→ **THE PROBLEM**:
Entries follow. Give back exactly the lines starting at the one containing "left wrist: (312, 194, -16)" and ending at the one containing "left elbow: (500, 173, -6)", and no other lines.
====== DATA PROVIDED ======
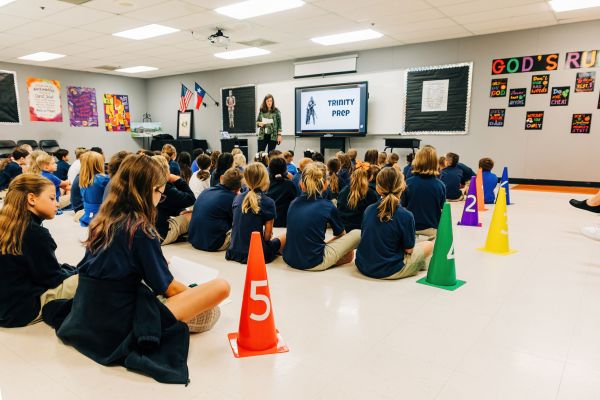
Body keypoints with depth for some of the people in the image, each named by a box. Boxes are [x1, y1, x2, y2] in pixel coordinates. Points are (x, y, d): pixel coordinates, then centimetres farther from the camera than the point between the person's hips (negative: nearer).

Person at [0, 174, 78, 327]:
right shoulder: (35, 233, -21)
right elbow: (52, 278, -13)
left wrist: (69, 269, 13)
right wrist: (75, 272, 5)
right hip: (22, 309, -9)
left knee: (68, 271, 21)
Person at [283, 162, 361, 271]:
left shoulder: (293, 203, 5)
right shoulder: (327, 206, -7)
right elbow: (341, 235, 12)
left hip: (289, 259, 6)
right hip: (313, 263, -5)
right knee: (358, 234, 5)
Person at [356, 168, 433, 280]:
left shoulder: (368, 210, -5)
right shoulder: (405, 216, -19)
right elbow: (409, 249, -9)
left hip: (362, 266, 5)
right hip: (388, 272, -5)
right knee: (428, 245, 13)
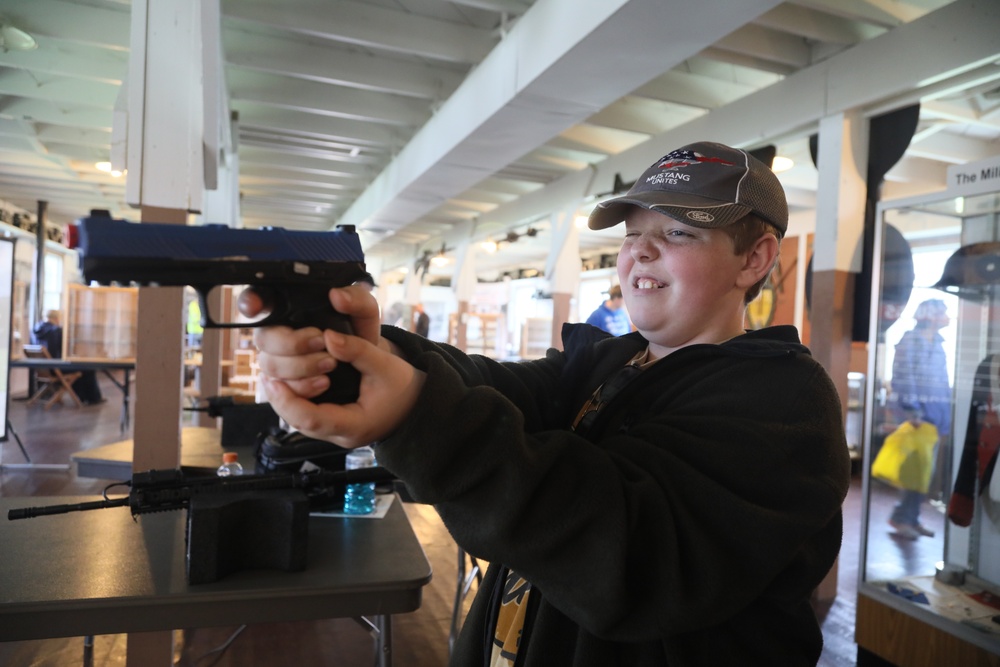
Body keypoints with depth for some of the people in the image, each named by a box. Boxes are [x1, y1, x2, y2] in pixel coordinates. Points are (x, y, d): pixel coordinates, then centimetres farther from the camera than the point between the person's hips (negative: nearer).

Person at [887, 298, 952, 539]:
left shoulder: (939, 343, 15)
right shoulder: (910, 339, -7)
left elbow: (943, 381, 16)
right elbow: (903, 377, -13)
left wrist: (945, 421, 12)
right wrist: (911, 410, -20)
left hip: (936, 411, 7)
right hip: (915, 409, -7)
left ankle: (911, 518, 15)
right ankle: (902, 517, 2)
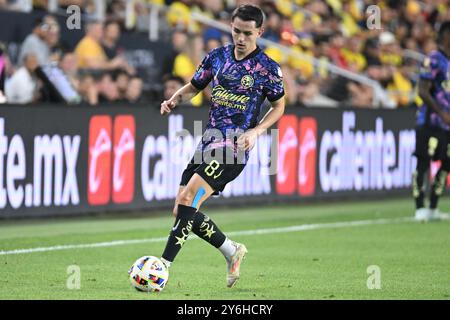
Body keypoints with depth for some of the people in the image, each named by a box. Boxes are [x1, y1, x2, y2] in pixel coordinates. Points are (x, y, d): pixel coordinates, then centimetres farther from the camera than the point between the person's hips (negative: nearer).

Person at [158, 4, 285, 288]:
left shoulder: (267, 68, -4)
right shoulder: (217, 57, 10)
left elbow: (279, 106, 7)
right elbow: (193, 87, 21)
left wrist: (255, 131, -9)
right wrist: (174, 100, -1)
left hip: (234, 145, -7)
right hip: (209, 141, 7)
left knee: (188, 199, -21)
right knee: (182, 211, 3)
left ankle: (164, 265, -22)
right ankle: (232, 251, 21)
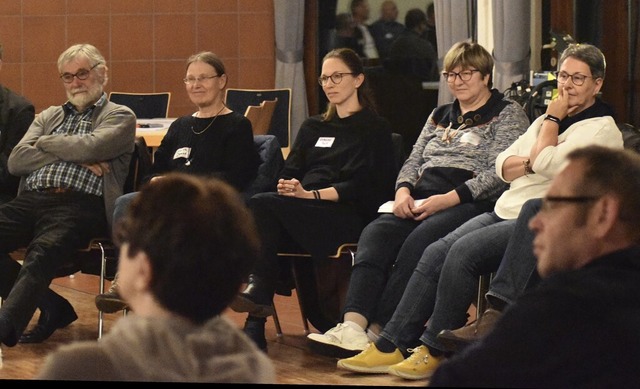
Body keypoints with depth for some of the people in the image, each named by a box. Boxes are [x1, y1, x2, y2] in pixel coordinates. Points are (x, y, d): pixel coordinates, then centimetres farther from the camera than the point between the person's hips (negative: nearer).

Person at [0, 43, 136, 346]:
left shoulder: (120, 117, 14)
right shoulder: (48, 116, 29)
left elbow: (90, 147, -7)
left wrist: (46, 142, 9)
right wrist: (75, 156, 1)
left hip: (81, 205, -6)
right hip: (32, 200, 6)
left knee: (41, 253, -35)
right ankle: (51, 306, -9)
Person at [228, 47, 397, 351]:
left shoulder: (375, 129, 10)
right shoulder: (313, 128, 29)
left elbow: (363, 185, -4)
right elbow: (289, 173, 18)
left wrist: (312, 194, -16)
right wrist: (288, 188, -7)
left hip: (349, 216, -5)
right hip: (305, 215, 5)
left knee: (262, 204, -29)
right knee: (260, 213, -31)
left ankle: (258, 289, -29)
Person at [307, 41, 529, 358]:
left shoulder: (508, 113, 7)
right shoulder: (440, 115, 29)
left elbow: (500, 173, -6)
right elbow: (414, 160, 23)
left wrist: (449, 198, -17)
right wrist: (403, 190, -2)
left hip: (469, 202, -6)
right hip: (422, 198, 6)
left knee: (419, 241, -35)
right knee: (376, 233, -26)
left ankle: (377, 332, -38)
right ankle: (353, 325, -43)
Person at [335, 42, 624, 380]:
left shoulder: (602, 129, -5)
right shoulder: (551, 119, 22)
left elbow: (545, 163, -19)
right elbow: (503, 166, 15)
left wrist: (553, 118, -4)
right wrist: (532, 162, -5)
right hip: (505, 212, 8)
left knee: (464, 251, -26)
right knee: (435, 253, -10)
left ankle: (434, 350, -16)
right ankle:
======
→ **SOLVED EXERCISE**:
left wrist: (312, 194, -16)
right wrist: (288, 188, -7)
left hip: (349, 216, -5)
right hip: (305, 215, 5)
left knee: (262, 204, -29)
right knee: (260, 213, -31)
left ankle: (258, 289, -29)
Person at [307, 41, 529, 358]:
left shoulder: (508, 113, 7)
right shoulder: (440, 115, 29)
left elbow: (500, 173, -6)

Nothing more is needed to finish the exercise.